Design in schools is necessarily limited by students ability, time and equipment available and though we see some great stuff promoted, most projects are nothing like the items we buy in shops. This is accelerating with every year bringing in goods that are wonderful but to most of society, unfathomable. We have already passed Arthur C Clarke's 'Magic' definition when we interact with a monolithic metal and glass slab to see what the weather is like in Mongolia right now.
Schools will never win this arms race. The solution is to develop thinking skills allied with practical abilities. Lego Robots and construction kits, solving small scale problems. Reducing the difficulty of making and focussing on interacting. Programming already has this issue. The tools and projects companies work on are so far above what is affordable and possible in schools that a coding club will always be limited in what it can achieve, so instead innovate.

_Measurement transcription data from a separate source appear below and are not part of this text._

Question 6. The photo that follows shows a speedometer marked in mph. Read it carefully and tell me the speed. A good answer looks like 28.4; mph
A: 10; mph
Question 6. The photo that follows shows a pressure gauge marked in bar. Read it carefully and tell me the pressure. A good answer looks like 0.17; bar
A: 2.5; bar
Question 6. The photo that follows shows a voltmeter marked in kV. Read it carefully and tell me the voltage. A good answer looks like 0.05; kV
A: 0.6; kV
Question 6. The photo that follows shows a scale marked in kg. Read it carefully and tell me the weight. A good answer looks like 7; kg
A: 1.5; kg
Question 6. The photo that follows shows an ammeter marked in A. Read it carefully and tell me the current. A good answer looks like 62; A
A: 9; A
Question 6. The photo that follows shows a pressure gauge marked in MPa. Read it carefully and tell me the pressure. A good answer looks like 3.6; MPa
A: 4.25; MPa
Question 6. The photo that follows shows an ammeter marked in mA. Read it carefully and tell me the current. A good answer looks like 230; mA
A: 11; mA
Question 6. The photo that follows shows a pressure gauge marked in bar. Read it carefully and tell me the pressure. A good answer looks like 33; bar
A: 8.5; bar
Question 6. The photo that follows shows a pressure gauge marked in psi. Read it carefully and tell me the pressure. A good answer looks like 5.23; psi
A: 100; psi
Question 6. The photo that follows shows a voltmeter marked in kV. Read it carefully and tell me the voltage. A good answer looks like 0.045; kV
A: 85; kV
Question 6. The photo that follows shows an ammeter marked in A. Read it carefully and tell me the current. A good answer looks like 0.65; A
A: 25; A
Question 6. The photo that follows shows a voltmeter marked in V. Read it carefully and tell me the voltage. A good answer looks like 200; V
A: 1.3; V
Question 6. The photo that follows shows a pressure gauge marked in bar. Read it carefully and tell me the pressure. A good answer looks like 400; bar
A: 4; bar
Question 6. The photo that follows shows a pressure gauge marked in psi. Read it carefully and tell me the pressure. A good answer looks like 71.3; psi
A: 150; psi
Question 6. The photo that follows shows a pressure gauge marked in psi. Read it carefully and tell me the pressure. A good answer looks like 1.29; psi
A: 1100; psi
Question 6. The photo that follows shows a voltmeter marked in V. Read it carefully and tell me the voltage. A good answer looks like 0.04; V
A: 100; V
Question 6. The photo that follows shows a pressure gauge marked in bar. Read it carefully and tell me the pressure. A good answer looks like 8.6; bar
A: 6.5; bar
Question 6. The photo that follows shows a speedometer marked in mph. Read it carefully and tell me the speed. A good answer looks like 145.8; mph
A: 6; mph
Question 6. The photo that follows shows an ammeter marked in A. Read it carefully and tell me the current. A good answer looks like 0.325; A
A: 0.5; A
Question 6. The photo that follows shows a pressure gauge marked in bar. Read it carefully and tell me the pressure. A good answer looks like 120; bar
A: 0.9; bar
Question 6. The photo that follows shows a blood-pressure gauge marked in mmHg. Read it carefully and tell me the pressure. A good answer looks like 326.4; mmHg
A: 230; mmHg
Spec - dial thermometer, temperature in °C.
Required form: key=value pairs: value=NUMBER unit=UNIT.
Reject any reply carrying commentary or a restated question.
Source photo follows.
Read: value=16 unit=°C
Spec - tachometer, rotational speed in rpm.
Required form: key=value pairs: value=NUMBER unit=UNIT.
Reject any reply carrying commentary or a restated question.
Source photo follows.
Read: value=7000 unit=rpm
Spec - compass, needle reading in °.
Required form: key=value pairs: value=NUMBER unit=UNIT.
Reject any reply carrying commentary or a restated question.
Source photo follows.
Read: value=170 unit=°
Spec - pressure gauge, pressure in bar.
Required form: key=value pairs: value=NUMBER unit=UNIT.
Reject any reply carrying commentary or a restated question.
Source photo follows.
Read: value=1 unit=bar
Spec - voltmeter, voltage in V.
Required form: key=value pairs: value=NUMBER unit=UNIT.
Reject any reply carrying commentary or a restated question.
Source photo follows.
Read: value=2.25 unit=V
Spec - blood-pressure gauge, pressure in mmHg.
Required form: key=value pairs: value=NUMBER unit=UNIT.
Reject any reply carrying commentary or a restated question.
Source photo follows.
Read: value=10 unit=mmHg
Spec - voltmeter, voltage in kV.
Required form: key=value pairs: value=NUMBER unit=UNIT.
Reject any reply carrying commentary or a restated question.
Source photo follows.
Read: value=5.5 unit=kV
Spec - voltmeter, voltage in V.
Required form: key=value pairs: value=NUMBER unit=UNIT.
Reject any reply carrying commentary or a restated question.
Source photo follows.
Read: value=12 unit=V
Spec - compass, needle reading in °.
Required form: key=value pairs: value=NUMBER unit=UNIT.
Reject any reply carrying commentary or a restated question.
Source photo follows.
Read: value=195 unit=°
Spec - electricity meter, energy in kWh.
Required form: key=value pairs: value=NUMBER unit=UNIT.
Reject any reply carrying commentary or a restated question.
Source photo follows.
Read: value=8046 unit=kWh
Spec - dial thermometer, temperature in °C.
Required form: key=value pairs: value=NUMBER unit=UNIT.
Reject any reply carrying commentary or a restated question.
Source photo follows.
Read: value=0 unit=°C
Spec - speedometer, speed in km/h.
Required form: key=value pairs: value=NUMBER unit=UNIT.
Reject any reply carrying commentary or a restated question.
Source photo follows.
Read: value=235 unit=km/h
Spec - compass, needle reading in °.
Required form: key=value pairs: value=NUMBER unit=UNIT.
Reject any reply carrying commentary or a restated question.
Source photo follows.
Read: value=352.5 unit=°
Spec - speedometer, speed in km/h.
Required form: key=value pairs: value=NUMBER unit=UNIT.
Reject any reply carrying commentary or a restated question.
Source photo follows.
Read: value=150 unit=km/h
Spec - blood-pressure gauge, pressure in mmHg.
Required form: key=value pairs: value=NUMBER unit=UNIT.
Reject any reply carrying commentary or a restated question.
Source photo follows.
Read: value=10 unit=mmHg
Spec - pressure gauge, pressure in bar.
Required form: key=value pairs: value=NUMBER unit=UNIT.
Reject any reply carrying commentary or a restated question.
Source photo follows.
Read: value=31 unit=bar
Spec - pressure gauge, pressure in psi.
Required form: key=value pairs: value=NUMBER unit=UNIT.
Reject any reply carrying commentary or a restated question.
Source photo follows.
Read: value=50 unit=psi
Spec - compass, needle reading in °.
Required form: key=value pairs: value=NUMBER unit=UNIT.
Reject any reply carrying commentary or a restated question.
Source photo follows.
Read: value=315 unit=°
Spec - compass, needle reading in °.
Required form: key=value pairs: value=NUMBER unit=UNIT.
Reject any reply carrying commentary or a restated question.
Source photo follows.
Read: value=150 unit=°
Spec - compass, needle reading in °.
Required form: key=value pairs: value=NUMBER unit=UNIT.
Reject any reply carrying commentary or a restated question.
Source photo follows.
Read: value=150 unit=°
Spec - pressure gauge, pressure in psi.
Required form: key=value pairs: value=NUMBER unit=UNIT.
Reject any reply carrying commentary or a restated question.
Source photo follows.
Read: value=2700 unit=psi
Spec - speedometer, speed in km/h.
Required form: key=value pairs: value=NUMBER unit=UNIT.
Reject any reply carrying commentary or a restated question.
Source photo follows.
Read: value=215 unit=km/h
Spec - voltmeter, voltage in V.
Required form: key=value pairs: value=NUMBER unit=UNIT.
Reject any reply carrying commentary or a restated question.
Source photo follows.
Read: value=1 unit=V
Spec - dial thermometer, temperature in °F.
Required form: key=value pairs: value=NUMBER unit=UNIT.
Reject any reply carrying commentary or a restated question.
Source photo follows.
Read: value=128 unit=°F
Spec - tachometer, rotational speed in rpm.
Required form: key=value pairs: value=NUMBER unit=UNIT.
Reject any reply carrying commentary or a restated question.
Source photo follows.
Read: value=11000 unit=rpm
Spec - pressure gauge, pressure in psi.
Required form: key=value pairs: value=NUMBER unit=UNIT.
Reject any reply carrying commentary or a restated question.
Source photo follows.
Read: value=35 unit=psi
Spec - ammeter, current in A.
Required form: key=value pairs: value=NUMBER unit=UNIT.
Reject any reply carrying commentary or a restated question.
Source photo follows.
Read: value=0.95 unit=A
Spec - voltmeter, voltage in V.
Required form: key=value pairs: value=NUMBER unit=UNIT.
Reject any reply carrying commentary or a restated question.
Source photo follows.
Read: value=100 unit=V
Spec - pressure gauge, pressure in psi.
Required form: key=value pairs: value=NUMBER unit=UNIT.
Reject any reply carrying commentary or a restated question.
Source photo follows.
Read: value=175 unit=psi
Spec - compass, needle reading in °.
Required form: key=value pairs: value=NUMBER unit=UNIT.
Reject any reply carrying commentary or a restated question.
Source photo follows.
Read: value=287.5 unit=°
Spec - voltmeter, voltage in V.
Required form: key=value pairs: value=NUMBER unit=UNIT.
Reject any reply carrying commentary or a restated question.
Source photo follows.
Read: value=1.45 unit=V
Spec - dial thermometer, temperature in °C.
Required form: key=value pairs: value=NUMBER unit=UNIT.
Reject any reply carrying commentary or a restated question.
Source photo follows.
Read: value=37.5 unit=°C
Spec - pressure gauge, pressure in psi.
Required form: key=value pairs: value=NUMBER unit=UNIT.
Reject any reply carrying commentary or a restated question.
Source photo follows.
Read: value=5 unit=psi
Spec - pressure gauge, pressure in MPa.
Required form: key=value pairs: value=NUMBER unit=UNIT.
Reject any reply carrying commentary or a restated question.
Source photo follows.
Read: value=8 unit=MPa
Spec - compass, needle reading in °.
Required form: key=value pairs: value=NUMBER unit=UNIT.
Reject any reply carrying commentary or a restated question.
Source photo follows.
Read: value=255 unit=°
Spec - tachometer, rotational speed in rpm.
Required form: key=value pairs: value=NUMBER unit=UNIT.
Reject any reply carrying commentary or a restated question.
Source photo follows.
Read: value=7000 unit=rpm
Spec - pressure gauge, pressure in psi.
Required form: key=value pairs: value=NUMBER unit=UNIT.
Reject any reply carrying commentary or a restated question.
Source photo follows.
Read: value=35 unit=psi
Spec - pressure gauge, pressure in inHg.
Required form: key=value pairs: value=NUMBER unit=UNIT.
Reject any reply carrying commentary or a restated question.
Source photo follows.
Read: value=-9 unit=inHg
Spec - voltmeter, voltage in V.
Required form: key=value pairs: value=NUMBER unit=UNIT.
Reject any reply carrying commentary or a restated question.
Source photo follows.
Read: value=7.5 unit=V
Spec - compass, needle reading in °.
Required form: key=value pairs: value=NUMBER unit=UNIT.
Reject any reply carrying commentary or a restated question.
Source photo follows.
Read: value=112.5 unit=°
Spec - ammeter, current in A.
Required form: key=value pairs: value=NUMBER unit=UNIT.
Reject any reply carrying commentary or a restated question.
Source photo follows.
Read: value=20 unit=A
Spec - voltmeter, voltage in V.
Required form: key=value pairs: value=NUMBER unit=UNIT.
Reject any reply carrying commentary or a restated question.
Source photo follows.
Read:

Imagine a watering system for a plant. Up till now we would have preferred a computer controlled or electronic timer version which students built and put in a box. Innovation was the big thing but now Arduino and other platforms allow you to buy the sensors ready made and just plug it together, and the core Arduino boards are so complex, you couldn't solder a reasonable one in schools if you wanted to. PIC systems work well but need expensive sensors and gizmo's to work and the final solution is a black box with often crudely trailing wires. It's a proof of skill, not a product or desirable outcome.
Now imagine the project WITHOUT electronics. Imagine a student version of those watering spikes that reuse a coke bottle as a reservoir. Students can redesign the pipes and fittings for specific uses, experiment with different spike designs, make them nestable using 3D graphics and create them with 2D and low cost 3D tools. The focus shifts from learning about the electronics to learning broad tools that can be applied to a variety of uses quickly. Those tools can be combined with electronics or other systems later when students choose that career path. These are not stupid dumbed down projects, but intelligent useful outcomes applicable to a wide range of learning scenarios. The outcomes are usable and understandable by wider society rather than black boxes.
We probably have to shift the high tech upstream a bit, ensure our students understand how to use a restricted but effective set of tools that create real outcomes. We did this in the past when the choice was limited to chisels planes and marking gauges, we need the modern equivalent now because otherwise, in trying to do everything, we have too little time to do much at all.